The program written in bnlearn in R completes running in couple of minutes, while the pgmpy runs for hours and pomegranate freezes my system after a few minutes. You can see from my code that I'm giving first 20 rows for training in both pgmpy and pomegranate programs, while bnlearn takes the whole dataframe. Since I am doing all my image preprocessing and feature extraction in python, it is difficult for me to switch between R and python for training.

My data contains continuous values ranging from 0 to 1. I've also tried discretizing the data to 0's and 1's, which didn't resolve the issue.

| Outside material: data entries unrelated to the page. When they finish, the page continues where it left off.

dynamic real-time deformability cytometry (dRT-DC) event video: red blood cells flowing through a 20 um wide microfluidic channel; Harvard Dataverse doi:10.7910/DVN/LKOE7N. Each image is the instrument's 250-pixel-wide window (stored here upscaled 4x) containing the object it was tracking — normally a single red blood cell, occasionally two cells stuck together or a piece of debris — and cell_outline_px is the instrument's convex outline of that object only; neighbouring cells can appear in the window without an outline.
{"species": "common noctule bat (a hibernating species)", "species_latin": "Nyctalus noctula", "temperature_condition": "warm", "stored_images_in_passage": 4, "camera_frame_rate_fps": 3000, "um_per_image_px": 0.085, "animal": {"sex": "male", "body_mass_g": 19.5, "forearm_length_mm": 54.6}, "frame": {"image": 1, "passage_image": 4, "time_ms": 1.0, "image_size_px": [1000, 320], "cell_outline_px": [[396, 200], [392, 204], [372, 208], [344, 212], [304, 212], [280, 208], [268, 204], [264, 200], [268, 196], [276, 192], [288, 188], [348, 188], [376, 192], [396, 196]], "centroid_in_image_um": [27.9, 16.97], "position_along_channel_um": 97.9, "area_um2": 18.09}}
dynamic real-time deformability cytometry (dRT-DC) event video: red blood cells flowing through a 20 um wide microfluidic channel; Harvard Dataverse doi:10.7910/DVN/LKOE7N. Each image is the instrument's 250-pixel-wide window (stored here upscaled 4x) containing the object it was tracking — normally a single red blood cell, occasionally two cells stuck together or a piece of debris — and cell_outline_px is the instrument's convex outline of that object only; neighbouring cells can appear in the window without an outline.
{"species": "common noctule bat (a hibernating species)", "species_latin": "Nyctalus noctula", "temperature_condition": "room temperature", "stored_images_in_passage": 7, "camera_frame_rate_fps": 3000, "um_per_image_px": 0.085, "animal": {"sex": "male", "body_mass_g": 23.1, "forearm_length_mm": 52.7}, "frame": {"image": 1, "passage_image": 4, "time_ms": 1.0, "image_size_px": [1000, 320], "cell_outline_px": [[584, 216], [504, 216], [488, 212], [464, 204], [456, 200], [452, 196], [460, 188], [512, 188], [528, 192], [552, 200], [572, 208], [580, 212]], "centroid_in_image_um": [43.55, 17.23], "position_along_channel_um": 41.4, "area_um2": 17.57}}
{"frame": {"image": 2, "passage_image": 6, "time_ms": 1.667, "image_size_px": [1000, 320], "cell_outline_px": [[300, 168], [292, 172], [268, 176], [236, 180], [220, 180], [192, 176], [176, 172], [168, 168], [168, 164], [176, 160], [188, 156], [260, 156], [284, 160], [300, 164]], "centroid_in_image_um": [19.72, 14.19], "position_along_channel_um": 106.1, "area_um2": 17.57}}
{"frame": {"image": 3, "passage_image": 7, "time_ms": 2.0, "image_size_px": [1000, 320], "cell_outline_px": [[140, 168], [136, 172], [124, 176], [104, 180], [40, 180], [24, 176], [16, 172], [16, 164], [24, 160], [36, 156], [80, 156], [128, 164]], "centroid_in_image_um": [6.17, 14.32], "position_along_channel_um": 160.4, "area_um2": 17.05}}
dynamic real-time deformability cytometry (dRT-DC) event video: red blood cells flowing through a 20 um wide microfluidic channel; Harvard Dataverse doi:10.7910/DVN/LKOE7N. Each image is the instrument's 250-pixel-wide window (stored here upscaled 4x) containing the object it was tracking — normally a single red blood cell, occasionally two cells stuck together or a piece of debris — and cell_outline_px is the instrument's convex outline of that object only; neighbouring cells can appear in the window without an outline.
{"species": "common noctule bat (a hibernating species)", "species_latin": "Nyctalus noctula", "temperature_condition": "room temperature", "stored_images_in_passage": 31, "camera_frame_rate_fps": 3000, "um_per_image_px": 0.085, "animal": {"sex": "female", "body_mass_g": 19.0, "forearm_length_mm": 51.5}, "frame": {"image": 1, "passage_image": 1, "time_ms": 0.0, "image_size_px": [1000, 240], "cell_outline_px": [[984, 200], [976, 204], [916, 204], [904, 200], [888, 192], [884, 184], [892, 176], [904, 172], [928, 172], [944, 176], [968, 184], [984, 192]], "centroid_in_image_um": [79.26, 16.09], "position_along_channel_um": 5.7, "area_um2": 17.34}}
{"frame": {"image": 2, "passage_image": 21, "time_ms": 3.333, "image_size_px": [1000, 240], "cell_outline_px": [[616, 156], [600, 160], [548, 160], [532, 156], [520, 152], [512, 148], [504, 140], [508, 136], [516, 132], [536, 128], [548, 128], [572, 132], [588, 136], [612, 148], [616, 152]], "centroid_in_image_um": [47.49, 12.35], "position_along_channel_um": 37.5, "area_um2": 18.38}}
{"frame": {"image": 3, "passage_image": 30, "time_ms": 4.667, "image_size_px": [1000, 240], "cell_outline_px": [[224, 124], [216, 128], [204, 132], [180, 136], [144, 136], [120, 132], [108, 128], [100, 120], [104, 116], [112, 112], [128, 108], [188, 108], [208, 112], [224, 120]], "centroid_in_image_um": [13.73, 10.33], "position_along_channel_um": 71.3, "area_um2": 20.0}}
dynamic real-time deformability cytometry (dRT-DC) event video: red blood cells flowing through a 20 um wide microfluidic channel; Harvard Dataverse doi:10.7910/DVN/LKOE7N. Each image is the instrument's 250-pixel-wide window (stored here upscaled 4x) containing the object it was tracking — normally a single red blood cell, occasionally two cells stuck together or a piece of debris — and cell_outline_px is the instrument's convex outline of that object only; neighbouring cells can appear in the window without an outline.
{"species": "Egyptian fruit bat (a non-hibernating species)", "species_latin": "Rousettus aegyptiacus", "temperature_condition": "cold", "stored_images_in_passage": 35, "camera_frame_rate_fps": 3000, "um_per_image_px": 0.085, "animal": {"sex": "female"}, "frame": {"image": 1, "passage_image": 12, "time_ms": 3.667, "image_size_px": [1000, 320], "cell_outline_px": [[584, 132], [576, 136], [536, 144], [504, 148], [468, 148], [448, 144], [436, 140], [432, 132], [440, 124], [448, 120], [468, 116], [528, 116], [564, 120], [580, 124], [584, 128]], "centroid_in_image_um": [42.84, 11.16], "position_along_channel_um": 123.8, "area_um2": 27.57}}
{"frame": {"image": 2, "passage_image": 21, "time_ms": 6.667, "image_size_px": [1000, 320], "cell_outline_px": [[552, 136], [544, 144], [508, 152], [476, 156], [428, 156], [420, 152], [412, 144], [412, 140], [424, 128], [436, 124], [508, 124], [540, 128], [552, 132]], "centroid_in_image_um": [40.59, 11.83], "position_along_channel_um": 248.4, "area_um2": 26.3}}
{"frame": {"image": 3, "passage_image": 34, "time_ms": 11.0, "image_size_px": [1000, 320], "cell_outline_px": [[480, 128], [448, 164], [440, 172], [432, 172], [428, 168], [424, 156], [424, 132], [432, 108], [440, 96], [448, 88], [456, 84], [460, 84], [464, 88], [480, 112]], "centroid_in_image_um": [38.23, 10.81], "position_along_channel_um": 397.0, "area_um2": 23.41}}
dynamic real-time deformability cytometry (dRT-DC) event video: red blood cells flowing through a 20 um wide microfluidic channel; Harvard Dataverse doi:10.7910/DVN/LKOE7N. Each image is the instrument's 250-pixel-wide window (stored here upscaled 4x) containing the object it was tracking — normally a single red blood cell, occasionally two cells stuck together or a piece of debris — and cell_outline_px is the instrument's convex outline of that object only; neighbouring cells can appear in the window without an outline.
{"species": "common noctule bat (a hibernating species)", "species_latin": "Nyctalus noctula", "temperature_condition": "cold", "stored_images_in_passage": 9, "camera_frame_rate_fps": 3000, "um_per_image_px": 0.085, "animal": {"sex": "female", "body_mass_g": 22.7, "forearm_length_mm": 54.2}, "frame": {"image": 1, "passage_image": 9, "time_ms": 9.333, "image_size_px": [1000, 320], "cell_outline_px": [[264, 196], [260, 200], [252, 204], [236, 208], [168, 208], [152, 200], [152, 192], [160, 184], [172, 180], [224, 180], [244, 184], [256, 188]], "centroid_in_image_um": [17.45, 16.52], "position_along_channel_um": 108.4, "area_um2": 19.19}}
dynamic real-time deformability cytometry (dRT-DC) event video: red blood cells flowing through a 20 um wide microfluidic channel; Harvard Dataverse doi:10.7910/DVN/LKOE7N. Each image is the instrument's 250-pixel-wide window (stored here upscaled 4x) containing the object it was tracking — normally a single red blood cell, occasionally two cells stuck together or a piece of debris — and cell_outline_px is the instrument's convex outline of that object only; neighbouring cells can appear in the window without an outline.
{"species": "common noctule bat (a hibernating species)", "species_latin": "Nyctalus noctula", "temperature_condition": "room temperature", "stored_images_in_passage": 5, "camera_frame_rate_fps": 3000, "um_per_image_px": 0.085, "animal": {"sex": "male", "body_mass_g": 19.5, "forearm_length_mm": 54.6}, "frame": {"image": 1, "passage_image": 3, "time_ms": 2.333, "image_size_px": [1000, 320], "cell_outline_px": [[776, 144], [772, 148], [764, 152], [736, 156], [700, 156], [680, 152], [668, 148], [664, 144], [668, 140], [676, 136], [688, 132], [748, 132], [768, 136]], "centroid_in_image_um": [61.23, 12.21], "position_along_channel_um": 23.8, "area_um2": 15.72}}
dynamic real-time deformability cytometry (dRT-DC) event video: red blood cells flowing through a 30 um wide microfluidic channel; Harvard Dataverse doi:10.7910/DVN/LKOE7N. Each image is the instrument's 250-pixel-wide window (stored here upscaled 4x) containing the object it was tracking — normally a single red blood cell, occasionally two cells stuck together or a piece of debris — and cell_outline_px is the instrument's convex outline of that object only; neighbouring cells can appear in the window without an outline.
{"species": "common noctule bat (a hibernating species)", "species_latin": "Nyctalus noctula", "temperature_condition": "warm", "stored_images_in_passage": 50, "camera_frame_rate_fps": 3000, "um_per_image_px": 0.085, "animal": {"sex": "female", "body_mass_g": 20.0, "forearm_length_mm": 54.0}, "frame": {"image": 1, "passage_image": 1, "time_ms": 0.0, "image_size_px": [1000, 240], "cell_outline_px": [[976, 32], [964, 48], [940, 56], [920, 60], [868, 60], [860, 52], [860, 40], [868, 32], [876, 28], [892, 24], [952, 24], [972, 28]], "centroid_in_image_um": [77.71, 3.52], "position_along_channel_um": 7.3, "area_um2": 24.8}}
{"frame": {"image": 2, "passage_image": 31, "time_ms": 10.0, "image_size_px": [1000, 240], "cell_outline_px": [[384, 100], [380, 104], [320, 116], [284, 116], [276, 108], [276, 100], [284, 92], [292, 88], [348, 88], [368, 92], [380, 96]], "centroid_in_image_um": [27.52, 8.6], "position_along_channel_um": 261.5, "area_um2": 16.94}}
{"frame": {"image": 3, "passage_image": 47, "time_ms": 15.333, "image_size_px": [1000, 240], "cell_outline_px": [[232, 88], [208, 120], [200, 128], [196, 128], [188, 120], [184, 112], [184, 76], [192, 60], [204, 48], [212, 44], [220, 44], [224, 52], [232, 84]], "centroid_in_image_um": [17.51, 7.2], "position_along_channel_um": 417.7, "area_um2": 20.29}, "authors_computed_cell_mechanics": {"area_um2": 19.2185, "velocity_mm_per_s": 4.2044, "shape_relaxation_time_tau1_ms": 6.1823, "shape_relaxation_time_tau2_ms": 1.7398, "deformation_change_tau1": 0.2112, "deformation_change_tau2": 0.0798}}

Is there any way I can speed up training in these python packages or am I doing anything wrong in my code?

Thanks for any help in advance.

Edit:

https://drive.google.com/file/d/1HbAqDQ6Uv1417zPFMgWBInC7-gz233j2/view?usp=sharing

This is dataset with 300 columns and ~40000 rows. In case you want to try reproducing the output.

Hari Krishnan
  • 2,049
  • 2
  • 18
  • 29
  • Are you sure that pgmpy and pomegranate can learn the structure for Gaussian data -- perhaps they are just converting each variable to a large number of states hence large cpt's, memory issues, then slow? As for speed, bnlearn is coded in C so is quite fast... what are the python packages coded in ? (quick comment -- are you sure that your bounded [0,1] data, which you call continuous is approximately Gaussian?) – user20650 Jun 03 '20 at 10:34
  • ... i have seen people calling r::bnlearn from python which would allow you to stay within the python environment (in fact iirc someone.people have written a python wrapper for bnlearn) – user20650 Jun 03 '20 at 10:46
  • 1
    I thought the same about continuous data, which is why I discretized the data into 0's and 1's. There's a bnlearn package in python which is a pgmpy wrapper than R one. Also I tried using rpy2 package in python to run R code. But I was facing error where python could not load R.dll, even though it was in the path. Thanks for the reply – Hari Krishnan Jun 03 '20 at 12:47
  • Have you found a solution? – tommy Aug 28 '20 at 12:10
  • I wrote a greedy structure learning algorithm to improve the speed. So the quality of the model dropped. – Hari Krishnan Aug 28 '20 at 13:35

0 Answers0